Paul LePage moves from Florida to Augusta to run his next campaign
By Bill Kobin, Bangor Daily News Staff
Former Gov. Paul LePage moved to Florida after leaving the Blaine House in 2018, moved back to Maine in 2020 and then went back south after losing to Gov. Janet Mills in 2022.
LePage made another move to return to Maine and its political scene late Sunday by filing to run for the 2nd Congressional District race in 2026, a contest both national parties care about given U.S. Rep. Jared Golden, a Democrat, has held the expansive, rural district since 2018 while its voters have backed President Donald Trump in each of his elections.
Golden remains a rumored gubernatorial candidate for next year’s other big race that is wide open due to Mills being termed out of office. LePage’s entry on the Republican side will likely box out other GOP hopefuls, though the field on both sides remains unsettled.
Neither LePage, 76, nor his campaign strategist would immediately answer an emailed question Monday about where he is going to live and vote in Maine during his 2nd District campaign to meet constitutional requirements for members of the U.S. House of Representatives to live in the state they are seeking to represent.
But the former governor registered to vote in Augusta on April 9, giving a commercial building just down the street from the State House as his address. That building is owned by a company linked to 2018 Republican gubernatorial nominee Shawn Moody, whose eponymous chain of collision repair shops has a location next door.
LePage lived in the Lincoln County town of Edgecomb for his 2022 gubernatorial race that Mills won by double digits before returning to Ormond Beach. As of Monday, he was still listed in Florida records as an active registered voter in Ormond Beach, a city north of Daytona Beach on the Atlantic coast. LePage, a former Waterville mayor who led Maine from 2010 to 2018, previously said he moved to Florida because the taxes were lower.

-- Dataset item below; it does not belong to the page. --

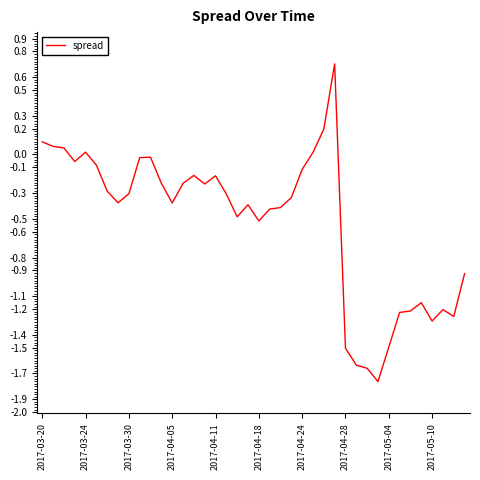

What is the maximum value shown in the chart?

0.7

The combative former governor who liked to say he was Trump before Trump said via Twitter Sunday it was “great seeing friends” in Washington, Hancock and Penobscot counties. He officially announced his bid Monday morning by posting pictures of him and others in Eastport.
“I am running to serve the people of Maine and help the President fix Washington,” LePage wrote. “We’ve had too many years of Washington, DC trying to control the people. It is time to put the people before politics.”
Those last few words mimic a “people before politics” line used by last year’s Republican candidate for the 2nd District, former state Rep. Austin Theriault, who narrowly lost to Golden by about 2,700 votes in a nationally-watched race featuring a ranked-choice runoff and recount.
Theriault, a 31-year-old former NASCAR driver from Fort Kent, had been previously considering running again for the 2nd District before LePage’s interest in the seat surfaced this winter. Theriault is now working in real estate in his native Aroostook County and did not respond to a phone call and text seeking comment Monday.
Rep. Mike Soboleski, R-Phillips, a Marine veteran who lost handily to Theriault in last year’s 2nd District primary, remained noncommittal Monday in terms of whether he would seek the seat again but questioned if LePage is “the right fit for Maine right now.” Soboleski, 68, has used a political action committee funded by a Republican megadonor to grow his profile in Augusta.
“Mainers are looking for a ‘boots on the ground fighter’ who’s in touch with grassroots conservatives and our everyday life and struggles here at home,” Soboleski told a reporter in a text message. “It will be interesting to see how the [primary] field fills out.”
Spokespeople for U.S. Sen. Susan Collins, R-Maine, New England’s lone Republican in Congress who endorsed LePage in his failed 2022 gubernatorial bid, did not respond to a request for comment Monday on whether she plans on backing him in his 2nd District race.
Golden spokesperson Mario Moretto said the congressman is “busy fighting the GOP’s health care cuts and working through his committees to secure jobs for Bath Iron Works and protect Maine’s fishing communities,” adding the next election “is the furthest thing from his mind.”
Golden, a 42-year-old Marine veteran who lives in Lewiston, had few words to say about LePage in a Monday statement.
“I thought Paul was doing his best work in retirement,” Golden said.
BDN writer Michael Shepherd contributed to this report.